原文
▼

2012年9月26日水曜日

中国湖南省の友好都市・湘潭市への使節団派遣中止、湘潭側「変更」要請も

 彦根市は24日、中国湖南省の友好都市・湘潭市に10月25日から予定していた彦根市友好親善使節団の派遣を中止すると発表。同日、湘潭市に通知文をファクスで送った。
 日本の尖閣諸島の国有化に対して中国各地の日本の店舗や工場で破壊や略奪などの暴動が相次ぎ、滋賀県と友好協定を結ぶ湖南省でも平和堂の3店舗が被害にあった。
 彦根市は、14日に湘潭市側に現地の状況を確認。24日付けで湘潭市側から「適当な時期に変更すべく調整を」とするファクスを受け取った。
 これ対して彦根市は「この状況で使節団を派遣しても友好交流の成果をあげることは困難」と判断し中止を決定。今後についても、「強い反日感情を持つ都市と交流を続けるべきか、今後の中国政府または湖南省の対応を見て考えたい」とし、中国の出方次第では交流事業を取りやめる方針を示している。

▲

練習問題
上の彦根市の使節団派遣中止を伝える記事のうち、「2012年9月26日水曜日」から「和堂の3店舗が被害にあった。」までを、一字も変えずに書き写してもらえますか？

データ
▼

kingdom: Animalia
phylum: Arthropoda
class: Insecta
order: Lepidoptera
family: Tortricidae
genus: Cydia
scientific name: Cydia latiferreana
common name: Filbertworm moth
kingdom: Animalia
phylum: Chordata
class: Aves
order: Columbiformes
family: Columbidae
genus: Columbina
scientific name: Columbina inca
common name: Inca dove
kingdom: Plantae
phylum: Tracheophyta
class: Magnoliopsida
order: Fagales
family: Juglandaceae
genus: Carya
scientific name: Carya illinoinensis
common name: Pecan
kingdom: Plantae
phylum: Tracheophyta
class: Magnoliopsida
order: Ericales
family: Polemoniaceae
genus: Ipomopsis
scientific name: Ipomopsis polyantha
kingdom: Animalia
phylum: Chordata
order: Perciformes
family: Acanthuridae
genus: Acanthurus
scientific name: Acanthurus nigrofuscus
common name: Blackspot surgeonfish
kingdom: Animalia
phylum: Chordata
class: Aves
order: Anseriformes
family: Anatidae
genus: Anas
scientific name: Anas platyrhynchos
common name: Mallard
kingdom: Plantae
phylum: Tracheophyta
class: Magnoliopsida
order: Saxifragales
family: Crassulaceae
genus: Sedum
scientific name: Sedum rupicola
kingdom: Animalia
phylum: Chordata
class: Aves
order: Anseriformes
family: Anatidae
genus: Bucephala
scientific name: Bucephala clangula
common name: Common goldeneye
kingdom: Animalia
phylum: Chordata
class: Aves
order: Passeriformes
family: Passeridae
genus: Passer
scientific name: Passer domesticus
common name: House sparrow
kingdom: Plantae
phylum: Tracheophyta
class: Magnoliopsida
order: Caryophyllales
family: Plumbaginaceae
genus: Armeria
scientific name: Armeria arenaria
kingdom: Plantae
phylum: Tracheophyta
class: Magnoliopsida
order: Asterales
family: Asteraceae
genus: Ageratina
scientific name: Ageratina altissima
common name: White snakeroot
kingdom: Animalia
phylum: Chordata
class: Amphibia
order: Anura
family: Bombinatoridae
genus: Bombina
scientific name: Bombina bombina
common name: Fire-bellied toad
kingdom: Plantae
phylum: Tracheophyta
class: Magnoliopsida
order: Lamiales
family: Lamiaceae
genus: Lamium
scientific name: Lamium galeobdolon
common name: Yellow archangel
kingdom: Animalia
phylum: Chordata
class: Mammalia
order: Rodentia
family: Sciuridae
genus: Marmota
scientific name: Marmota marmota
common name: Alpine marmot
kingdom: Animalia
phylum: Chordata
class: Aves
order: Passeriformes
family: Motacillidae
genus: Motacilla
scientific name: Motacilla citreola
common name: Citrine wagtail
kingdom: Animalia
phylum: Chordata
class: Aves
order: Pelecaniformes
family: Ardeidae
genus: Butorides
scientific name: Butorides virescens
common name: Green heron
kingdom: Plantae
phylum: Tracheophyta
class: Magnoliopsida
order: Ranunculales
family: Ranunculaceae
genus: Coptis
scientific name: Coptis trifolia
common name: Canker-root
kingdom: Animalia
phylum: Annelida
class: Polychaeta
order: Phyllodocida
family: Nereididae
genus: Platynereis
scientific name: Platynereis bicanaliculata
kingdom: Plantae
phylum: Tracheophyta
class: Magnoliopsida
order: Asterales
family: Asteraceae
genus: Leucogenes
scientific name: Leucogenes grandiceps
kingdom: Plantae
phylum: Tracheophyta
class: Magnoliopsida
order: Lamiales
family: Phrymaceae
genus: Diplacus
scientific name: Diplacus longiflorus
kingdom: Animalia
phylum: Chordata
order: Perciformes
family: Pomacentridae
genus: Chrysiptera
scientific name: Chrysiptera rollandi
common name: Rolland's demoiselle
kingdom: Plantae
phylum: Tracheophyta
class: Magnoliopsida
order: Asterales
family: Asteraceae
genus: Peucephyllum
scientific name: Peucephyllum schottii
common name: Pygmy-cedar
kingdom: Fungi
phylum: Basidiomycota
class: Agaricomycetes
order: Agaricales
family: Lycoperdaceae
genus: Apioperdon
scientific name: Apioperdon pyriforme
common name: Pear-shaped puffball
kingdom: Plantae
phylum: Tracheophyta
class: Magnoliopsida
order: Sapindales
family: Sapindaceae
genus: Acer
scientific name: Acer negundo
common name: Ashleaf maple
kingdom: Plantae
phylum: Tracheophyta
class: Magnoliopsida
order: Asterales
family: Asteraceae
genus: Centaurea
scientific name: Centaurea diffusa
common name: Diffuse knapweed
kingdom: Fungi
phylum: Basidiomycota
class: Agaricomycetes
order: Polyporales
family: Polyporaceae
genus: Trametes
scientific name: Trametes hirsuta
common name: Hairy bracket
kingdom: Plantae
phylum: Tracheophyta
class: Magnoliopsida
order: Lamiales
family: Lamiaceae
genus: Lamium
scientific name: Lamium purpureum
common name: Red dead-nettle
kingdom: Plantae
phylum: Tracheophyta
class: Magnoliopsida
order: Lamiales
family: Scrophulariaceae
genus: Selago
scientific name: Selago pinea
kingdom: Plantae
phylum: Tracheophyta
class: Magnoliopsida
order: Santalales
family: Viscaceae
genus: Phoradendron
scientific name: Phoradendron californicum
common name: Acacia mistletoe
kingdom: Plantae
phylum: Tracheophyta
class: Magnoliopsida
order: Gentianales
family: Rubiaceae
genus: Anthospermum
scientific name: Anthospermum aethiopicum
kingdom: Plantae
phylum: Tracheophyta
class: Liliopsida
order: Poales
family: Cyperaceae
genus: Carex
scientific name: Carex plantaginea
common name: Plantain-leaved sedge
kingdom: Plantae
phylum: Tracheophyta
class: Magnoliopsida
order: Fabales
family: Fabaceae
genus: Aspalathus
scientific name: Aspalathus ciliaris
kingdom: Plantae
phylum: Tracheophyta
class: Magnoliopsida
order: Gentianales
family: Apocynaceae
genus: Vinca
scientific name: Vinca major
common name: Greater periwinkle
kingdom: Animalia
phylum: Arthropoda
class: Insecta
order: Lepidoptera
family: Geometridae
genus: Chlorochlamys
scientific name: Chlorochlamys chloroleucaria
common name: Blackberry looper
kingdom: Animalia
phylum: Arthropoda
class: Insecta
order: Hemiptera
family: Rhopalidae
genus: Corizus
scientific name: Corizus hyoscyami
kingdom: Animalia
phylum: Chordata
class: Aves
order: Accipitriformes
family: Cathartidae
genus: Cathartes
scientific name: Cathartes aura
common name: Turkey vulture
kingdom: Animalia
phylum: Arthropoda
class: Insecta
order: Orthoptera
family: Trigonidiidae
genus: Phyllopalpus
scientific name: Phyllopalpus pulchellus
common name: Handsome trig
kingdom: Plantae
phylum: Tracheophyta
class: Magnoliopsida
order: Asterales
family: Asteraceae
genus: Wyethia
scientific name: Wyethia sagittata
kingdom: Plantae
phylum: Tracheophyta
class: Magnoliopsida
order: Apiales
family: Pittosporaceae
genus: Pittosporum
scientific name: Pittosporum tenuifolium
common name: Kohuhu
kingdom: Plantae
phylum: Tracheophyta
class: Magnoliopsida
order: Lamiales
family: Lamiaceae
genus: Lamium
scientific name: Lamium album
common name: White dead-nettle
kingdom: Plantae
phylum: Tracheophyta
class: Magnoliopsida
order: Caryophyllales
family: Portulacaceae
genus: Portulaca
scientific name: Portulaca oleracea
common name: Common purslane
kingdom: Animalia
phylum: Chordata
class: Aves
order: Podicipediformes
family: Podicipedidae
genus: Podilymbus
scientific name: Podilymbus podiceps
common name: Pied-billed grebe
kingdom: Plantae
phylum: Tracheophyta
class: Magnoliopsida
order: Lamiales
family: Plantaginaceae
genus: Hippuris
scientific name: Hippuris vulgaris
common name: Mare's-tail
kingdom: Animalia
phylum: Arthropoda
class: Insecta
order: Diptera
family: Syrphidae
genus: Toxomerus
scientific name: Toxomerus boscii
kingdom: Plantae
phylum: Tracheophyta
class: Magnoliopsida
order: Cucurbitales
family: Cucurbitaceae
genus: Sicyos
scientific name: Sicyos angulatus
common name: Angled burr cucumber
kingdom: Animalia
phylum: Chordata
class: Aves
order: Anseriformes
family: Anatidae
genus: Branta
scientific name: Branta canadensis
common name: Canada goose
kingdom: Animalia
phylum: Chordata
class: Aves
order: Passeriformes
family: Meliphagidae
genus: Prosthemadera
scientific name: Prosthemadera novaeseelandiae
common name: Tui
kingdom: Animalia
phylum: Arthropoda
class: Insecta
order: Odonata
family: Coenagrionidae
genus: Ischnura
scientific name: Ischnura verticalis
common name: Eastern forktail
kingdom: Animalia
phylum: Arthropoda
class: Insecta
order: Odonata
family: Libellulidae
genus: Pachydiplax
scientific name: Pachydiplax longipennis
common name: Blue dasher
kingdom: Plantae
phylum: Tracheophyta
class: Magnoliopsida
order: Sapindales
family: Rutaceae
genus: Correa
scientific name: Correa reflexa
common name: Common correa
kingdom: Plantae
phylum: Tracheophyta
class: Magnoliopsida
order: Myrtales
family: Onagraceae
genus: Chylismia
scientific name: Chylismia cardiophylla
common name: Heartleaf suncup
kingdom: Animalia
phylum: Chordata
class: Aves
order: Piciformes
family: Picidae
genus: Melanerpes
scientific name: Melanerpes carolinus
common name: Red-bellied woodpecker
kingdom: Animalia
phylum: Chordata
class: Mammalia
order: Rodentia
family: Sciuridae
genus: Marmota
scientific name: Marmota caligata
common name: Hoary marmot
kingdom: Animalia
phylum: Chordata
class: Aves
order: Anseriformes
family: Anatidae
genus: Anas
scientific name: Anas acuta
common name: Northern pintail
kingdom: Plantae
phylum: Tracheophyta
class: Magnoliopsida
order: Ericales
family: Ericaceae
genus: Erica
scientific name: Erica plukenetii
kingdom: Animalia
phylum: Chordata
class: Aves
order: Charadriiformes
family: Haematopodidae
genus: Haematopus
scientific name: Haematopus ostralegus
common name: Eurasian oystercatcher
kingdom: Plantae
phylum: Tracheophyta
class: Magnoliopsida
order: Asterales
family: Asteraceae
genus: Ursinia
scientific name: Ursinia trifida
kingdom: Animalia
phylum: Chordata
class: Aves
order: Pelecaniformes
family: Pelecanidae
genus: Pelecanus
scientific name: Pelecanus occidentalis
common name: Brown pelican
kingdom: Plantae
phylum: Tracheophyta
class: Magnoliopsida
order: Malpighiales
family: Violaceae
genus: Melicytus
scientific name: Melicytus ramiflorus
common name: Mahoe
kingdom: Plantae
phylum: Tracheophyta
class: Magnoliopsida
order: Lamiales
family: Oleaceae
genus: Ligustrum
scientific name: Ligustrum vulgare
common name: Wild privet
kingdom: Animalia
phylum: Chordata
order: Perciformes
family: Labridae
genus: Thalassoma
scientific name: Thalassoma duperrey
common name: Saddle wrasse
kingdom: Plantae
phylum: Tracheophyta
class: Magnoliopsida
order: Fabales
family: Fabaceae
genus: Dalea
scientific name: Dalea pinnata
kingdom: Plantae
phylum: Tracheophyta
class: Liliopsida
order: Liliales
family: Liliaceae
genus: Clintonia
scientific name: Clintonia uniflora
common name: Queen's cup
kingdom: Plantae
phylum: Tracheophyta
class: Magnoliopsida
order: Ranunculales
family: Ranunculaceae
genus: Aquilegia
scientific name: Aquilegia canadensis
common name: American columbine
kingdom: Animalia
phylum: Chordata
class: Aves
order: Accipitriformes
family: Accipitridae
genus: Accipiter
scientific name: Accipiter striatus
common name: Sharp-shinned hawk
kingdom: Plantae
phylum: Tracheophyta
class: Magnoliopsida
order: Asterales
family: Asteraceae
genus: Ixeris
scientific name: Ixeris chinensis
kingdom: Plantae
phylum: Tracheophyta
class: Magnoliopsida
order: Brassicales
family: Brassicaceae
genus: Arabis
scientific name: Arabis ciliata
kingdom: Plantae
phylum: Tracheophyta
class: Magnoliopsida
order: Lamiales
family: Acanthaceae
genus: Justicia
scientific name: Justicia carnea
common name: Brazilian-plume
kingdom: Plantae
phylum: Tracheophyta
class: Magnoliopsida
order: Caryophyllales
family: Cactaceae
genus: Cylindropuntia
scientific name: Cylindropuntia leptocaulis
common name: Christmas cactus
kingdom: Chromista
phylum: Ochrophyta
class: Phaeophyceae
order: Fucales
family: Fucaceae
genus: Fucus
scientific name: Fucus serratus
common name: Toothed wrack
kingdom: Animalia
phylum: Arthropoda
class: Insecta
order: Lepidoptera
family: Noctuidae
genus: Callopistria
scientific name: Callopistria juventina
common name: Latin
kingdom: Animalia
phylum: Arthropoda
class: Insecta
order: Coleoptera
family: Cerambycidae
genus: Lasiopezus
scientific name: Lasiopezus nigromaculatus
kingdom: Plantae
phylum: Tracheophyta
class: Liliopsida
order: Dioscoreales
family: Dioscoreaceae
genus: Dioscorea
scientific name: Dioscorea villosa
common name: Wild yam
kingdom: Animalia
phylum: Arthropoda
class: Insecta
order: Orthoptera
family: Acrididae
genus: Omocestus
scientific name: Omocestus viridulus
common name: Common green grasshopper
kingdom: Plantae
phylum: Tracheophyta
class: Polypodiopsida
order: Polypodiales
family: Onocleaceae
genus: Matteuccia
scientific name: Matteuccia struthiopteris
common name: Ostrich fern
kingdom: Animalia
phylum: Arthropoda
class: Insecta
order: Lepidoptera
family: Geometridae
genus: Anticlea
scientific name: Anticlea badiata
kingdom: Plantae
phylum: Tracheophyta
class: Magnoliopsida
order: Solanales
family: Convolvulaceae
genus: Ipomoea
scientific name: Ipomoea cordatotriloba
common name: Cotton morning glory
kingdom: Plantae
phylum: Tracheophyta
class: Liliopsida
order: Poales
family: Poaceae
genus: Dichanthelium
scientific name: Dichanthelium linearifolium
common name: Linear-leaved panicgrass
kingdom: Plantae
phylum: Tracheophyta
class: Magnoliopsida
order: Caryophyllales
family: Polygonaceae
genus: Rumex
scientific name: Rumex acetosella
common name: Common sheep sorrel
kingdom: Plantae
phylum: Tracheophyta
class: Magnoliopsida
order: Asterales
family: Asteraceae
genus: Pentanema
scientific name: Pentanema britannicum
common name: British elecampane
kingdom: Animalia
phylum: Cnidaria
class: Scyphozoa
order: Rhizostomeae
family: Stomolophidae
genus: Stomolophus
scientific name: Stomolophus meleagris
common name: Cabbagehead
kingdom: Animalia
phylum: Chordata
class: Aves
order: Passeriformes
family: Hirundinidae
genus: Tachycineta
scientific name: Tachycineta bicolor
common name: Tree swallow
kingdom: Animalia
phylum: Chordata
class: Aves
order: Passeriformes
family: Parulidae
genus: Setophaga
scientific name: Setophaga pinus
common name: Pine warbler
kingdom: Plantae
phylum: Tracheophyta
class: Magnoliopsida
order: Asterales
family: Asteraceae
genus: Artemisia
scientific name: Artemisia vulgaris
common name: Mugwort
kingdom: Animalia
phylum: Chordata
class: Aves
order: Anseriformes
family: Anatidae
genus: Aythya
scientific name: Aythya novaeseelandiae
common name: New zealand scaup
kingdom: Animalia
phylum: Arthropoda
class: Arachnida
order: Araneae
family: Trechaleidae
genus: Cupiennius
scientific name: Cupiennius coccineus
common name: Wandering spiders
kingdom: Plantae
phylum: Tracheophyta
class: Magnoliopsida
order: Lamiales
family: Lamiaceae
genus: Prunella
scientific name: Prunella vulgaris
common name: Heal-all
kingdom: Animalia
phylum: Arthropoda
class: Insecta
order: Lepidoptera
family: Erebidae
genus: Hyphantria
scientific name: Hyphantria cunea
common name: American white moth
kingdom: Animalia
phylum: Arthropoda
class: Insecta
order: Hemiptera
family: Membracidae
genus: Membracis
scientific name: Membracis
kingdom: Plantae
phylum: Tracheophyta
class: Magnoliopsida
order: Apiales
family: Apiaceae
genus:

▲

練習問題の解答
2012年9月26日水曜日

中国湖南省の友好都市・湘潭市への使節団派遣中止、湘潭側「変更」要請も

 彦根市は24日、中国湖南省の友好都市・湘潭市に10月25日から予定していた彦根市友好親善使節団の派遣を中止すると発表。同日、湘潭市に通知文をファクスで送った。
 日本の尖閣諸島の国有化に対して中国各地の日本の店舗や工場で破壊や略奪などの暴動が相次ぎ、滋賀県と友好協定を結ぶ湖南省でも平和堂の3店舗が被害にあった。